#### AVAILABLE DATA:
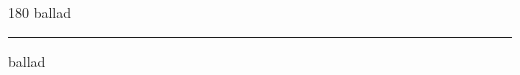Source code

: 
\begin{frame}
\begin{center}
\begin{turn}{180}
{\fontsize{2.5cm}{1em}\selectfont ballad}
\end{turn}
\vspace{1em}\par  
\hrule
\vspace{1em}\par  
{\fontsize{2.5cm}{1em}\selectfont ballad}
\end{center}
\end{frame}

#### WHAT YOU WILL DO:
Skipping all images, output the listing exactly.

#### TASK SOLUTION:
Source code

: 
\begin{frame}
\begin{center}
\begin{turn}{180}
{\fontsize{2.5cm}{1em}\selectfont ballad}
\end{turn}
\vspace{1em}\par  
\hrule
\vspace{1em}\par  
{\fontsize{2.5cm}{1em}\selectfont ballad}
\end{center}
\end{frame}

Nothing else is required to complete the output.